Of something Norman Rockwell would immortalize: The American Family.

Lovely photo

In 1930, Clifford John Shorts (26, occupation roller) and Catherine A. Shorts (22) lived with their son Clifford John Jr. (then two months old) as renters at 1720 Davidson Street in Aliquippa. The dwelling exists today (photo below).

Son Clifford Jr.’s WWII draft card shows a birth date of 12 Dec 1928. That could be an error, or Clifford Jr. might have provided an earlier date to appear older. Clifford Jr. served in the Korean War and died in 2012.

Beautiful Portrait

I hope this family had a copy of this gorgeous portrait in their home. They did okay getting their family photo taken by Arthur Rothstein.

Thank you!

Thanks FixIt. One of the best things about Shorpy is the inside view it gives us of so many of the TOUGH jobs that built this country. Your father-in-law, the women we see here doing war work, and so many others who worked and sweated in the industrial heart of the U.S. are my heroes.

Aliquippa mill

Having worked for a steel maker, I find this photo very interesting. The guy looks like a very upstanding mill worker, natty with his outfit. In other Shorpy pics of Pittsburgh and Aliquippa (like a few days ago), the housing looked very run-down, in need of paint. Very depressing, and the stink from coke ovens was likely terrible.

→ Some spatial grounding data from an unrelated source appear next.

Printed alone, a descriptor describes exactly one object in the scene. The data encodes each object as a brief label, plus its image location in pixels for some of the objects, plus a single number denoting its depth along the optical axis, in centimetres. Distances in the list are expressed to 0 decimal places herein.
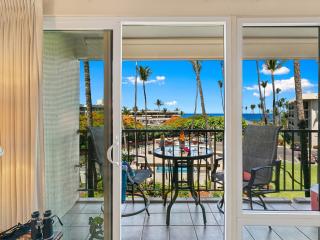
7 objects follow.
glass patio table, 384
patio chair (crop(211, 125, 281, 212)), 264
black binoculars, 193
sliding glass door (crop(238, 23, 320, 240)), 239
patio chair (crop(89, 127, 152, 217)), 235
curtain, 222
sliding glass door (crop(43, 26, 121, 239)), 234
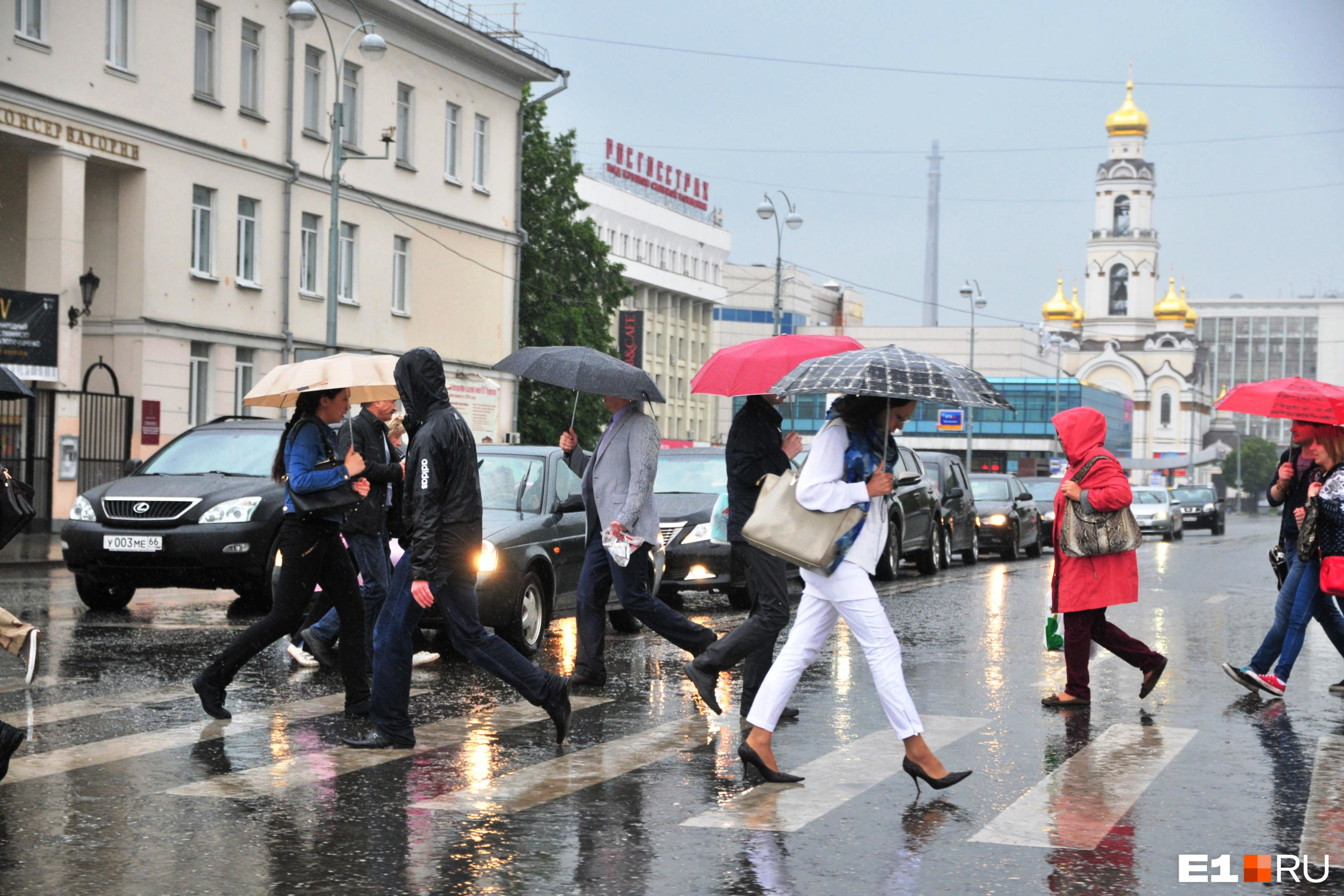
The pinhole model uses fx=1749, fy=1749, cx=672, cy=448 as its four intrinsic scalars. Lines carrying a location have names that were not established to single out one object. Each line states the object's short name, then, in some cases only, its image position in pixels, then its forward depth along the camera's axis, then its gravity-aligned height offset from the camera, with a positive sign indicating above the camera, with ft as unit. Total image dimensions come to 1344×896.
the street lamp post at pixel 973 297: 200.64 +15.30
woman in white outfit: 22.68 -2.15
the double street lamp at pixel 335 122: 82.64 +14.64
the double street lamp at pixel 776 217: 130.72 +15.73
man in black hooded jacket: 24.72 -2.14
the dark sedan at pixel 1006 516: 94.48 -4.73
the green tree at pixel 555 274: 161.48 +13.85
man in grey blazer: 32.14 -1.97
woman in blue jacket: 27.71 -2.44
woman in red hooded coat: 31.14 -2.40
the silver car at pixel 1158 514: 147.13 -6.88
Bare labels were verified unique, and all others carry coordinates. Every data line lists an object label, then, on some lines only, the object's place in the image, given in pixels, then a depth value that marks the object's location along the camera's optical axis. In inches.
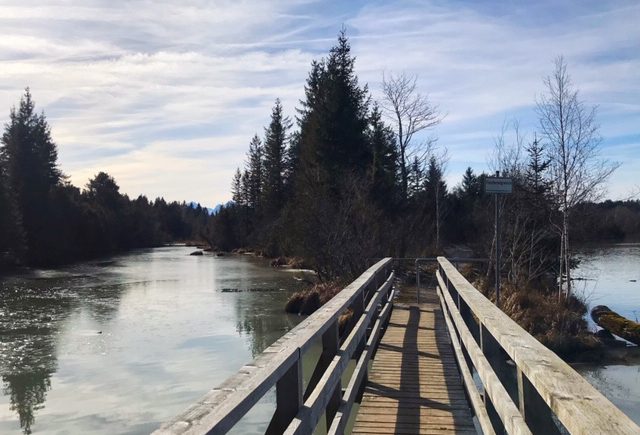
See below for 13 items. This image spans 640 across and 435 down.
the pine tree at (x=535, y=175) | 835.4
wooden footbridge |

Fixit is right that usually only two finished coils are carried on trucks, over the axles, never in bed middle. The coils are called "hot bands" or "cold bands" depending the end use. Often ingots are rolled into rough slabs, from which plate or sheet is rolled.

Sunday?

The family is well dressed, especially the parents.
I wonder if this is after church, and mom put the apron on while preparing lunch. Her shoes, and hose with no visible runs, don't look like everyday wear, and I don't think a roller, as you describe, would be wearing a shirt and tie.

Mesmerizing Photo

This is a photo that commands my attention. The wife and kids look unhappy, stressed, bored, and/or worried, but the father looks defiant and confident. There seems to be lots of emotion on display without any signs of being staged. It could be that the kids are bored from waiting for the photo to be taken and Mom is tired of corralling the kids, but who knows? There's so much to read into it.

Noisy and smelly job

My recently deceased father in law retired as a roller at a local steel mill. I was fortunate to have a tour of the plant in its heyday. The rolling was done from a pulpit, a suspended room about 9 feet square by 20 feet long. It was one of the few places in the mill that was air conditioned. Cooling was necessary because a glowing hot ingot would travel under this pulpit which was suspended only about 10 feet above. His job was to flip this massive ingot, chop off one end, roll it then chop off the other end. The required length of the ingot was on a paper next to him. He sat behind a steering wheel that gave him Paul Bunyan-like arms. This wheel didn't have power assist. It was all manpower and gears. He also used foot pedals to make the ingot go forward and backward. After my father-in-law was finished, it would travel down the line to be squeezed and squeezed until this once massive ingot was 1/4" thick depending on the order. Eventually the steel would be flying by and was rolled up. I am sure you have seen these massive rolls of steel on trailers. They usually would only put two rolls on a trailer, but one hotshot trucker wanted to make more money by carrying another roll. Everyone in the yard told him not to, but when the third roll sat on the trailer, it broke the chassis of the trailer, which the trucker had to pay for.

This family is very well dressed for the salary he made. And I see he is well on the way to his own set of Popeye arms.